When they think of us as HR Block or another of their vendors, I smell this out and learn to say no.
 

#18
Posts:
1063
Joined:
24-Jan-2019 2:16pm
Location:
Honolulu
I personally struggle with great difficulty between the pros and cons of the differences between Frankly's post #2 and SouthPark's post #17.

I often feel bad for these difficult people as I could just imagine how life must be for them to get such negative feedback from all they encounter in all of their endeavors - except for how the few people out there who try to treat them with patience like how Frankly tries to deal with it.

If I had their genes, upbringing, individualism, and environment - I would be that way too. They're just unlucky. I can't try to give them a little bit of grace?
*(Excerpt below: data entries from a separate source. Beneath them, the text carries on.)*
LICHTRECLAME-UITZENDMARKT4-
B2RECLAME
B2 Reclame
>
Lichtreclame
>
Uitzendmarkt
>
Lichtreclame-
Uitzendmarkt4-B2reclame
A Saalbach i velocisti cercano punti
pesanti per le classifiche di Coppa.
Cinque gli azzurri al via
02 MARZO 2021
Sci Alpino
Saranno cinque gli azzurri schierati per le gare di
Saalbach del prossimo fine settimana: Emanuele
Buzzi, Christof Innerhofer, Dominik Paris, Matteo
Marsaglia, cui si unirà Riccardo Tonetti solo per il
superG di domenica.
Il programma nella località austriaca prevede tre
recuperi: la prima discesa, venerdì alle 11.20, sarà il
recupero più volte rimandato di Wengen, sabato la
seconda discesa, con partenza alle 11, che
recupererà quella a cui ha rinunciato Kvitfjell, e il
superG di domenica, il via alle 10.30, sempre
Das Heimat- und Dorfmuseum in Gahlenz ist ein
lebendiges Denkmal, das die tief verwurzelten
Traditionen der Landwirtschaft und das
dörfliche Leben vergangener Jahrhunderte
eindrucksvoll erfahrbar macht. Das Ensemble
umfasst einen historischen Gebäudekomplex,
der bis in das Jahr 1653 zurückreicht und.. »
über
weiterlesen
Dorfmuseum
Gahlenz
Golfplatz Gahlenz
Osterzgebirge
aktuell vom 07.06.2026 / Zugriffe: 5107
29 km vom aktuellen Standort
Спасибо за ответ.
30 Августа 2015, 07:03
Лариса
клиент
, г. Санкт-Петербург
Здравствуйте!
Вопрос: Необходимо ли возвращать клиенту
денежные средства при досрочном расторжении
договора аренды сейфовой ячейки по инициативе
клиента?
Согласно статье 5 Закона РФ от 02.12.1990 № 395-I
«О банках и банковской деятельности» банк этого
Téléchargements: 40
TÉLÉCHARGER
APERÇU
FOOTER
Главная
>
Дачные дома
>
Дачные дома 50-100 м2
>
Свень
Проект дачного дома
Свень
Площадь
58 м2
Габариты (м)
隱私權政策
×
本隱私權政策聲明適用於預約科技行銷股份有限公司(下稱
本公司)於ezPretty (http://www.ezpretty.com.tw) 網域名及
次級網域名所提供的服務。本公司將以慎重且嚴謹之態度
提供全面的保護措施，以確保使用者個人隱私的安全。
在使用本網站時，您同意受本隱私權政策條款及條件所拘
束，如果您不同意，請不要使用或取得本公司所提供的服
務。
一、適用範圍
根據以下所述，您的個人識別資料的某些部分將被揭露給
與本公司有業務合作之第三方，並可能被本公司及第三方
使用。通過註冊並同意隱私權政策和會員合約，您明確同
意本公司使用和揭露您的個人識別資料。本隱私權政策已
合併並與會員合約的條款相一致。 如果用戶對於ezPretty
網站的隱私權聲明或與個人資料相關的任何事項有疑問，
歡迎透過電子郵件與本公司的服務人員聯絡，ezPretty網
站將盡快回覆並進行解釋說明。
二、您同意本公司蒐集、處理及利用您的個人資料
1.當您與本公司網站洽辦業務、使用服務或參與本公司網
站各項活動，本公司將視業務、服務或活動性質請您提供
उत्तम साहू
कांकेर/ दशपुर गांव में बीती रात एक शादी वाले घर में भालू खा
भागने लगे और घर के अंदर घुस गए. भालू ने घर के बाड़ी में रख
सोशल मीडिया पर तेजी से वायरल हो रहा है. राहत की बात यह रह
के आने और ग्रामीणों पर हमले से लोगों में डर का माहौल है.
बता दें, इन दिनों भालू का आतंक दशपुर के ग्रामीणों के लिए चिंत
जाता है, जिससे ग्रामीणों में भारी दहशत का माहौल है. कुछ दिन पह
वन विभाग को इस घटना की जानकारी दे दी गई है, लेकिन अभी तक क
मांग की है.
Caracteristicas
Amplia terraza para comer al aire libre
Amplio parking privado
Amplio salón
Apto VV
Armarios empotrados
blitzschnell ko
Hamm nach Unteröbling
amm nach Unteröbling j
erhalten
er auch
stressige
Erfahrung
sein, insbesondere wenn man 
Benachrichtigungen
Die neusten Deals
On the other hand, I have a business to run, and, "hey train wreck, this is not your station".

What is the answer?
Last edited by ItDepends on 17-Apr-2021 7:45pm, edited 1 time in total.
 

#19
CathysTaxes  
Moderator
Posts:
2675
Joined:
21-Apr-2014 9:41am
Location:
Suburb of Chicago
I personally have way too many issues to have to deal with difficult clients. If they're slow payers, then that makes it worse. My life isn't a bowl of cherries but I don't drag others into it unless they are trying to drag me into theirs.
Cathy
CathysTaxes
 

#20
ATSMAN  
Posts:
1941
Joined:
31-May-2014 8:34pm
Location:
MA
I am a big proponent of MYOB :twisted:

It keeps me out of trouble, and I told my children to do the same 8-)
 

#21
Andrew  
Posts:
526
Joined:
21-Nov-2018 5:00pm
Location:
CA
JAD wrote:Wiles - I know what you are saying, treasures in heaven. You and she have been together for a long time. There is a middle ground. It's not right to just cut her loose. Perhaps send her an email saying that you want to schedule a phone call to discuss how this relationship should proceed - to give her the heads up. Then calmly and gently explain that you respect the history of the relationship, but that her manner is difficult for the office. Explain that you no longer prepare returns, and if she wants to continue in this relationship, she will have to work kindly with one of your staff. Blah Blah Blah. Give her the chance to make the change or to make the decision to leave. All you have to do is be nice while maintaining your boundary that this cannot and will not go on as it has.


I think this is an excellent solution for dealing with pita clients. You set the boundaries under which the relationship can continue and then let the client make the decision if they want to continue the relationship.
Not too long ago, I had a pita client. If I didn't drop everything for Mrs. Important, she wouldn't get a loan (got an email about the PPP the day before the deadline), couldn't buy a car (she would call me from the dealer, had the pen in her hand to sign the purchase or lease agreement, and needed to know right then and there if it was better to buy or lease). I felt pressured and obligated into helping her getting the PPP loan. I knew I had been used by Mrs. Important in her unstoppable drive to become a million dollar business. The signs of failed relationships were all over here books: new vendors in about every category every year. I could have said "no" to helping her with the PPP loan and I take full responsibility for saying "yes". At the time, I felt it would be equally stressful dealing with a furious Mrs. Important not getting the loan or do the work getting her the loan. Neither choice was a good one for me. I did send her an email after this saying that in the future I wouldn't be saying yes to these last minute emergencies any longer. When the next one came up, we parted ways.